US stocks have shown the most drastic trend change. Back in February, 42% of Swedish fund selectors were planning to increase allocation to the asset class. In a matter of months this percentage has dropped to a record low of 8%, while 64% plan to keep their exposure unchanged. A similarly low number of US equity bulls is, apart from Sweden, only seen in Norway.

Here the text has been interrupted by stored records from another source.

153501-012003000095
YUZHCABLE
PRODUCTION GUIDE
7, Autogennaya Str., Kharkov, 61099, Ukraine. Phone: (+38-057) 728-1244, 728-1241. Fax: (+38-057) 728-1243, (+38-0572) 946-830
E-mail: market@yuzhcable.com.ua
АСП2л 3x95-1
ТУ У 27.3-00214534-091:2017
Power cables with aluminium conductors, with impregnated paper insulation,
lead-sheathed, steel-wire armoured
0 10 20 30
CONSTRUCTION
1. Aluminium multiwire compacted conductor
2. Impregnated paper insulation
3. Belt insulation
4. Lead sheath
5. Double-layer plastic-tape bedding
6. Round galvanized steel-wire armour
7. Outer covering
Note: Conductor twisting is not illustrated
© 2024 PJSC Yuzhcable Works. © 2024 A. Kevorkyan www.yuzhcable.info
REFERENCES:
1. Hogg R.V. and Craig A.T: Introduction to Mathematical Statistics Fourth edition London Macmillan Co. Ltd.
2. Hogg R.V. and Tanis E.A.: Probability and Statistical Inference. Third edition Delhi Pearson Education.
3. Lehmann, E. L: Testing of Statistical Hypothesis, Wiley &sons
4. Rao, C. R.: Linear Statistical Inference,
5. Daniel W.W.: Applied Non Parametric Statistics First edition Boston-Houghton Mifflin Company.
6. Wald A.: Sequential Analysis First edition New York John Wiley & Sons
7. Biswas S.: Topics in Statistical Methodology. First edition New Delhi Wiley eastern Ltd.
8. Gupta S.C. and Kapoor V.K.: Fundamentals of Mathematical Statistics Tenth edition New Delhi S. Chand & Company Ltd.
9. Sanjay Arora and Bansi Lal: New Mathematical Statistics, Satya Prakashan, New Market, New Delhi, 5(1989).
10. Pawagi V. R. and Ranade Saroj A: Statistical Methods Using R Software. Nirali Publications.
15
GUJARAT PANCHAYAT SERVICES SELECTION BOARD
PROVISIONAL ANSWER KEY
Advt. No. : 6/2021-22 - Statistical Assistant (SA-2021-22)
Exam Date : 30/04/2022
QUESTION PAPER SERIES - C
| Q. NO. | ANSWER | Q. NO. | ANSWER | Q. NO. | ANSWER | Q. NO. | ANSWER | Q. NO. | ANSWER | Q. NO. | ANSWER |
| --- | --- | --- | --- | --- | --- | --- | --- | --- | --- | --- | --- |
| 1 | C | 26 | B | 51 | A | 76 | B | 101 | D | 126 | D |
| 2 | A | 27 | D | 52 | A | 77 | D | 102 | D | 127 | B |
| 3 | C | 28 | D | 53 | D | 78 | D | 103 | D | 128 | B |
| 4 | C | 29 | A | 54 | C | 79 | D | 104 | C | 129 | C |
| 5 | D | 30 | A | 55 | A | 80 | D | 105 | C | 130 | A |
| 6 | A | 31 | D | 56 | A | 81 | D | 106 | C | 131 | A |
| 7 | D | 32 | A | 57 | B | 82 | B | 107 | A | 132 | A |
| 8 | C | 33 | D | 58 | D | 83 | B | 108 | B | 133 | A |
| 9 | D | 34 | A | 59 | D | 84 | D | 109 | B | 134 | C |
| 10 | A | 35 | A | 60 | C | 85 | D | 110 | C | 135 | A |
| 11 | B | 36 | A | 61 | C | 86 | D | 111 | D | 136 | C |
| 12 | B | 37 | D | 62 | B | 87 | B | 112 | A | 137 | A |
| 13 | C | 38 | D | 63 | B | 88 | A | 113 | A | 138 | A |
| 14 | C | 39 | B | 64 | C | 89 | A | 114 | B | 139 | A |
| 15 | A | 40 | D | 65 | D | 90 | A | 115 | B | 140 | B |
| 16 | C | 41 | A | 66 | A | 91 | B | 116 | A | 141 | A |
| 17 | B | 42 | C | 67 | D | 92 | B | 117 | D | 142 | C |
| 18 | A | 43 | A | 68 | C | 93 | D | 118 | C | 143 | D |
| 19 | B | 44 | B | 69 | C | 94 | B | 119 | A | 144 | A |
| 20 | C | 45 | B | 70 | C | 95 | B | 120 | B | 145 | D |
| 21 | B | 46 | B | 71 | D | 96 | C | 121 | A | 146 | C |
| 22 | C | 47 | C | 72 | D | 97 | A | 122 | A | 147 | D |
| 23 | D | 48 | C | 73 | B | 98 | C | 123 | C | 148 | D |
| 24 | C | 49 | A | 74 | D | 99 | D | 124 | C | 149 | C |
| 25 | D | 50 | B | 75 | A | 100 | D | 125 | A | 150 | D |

Fund selector sentiment towards European equities is following a similar pattern as attitudes regarding US equities, albeit in a less radical fashion. After topping in February this year, appetite for the asset class has come down quite a bit, but much more moderately than US equities. A third of Sweden’s fund selectors continue to increase their exposure, while only 12% say they will scale down their allocation.
Doubts about Japan rising
Japanese equities have traditionally been an asset class where Swedish fund selectors don’t have particularly strong views on. As always, ‘hold’ was again the most popular answer to the question of whether they were to increase their allocation to the asset class. But this time, the percentage of neutrals had risen to 56, reflecting increasing doubts about the effectiveness of Abenomics and the credibility of the Bank of Japan, which has committed itself to boosting asset prices.
Emerging markets equities are the odd one out, showing a significant sentiment rebound. Some 44% of interviewees will increase their exposure during the next twelve months. Contrastingly, only one in six fund selectors are planning to decrease their allocation.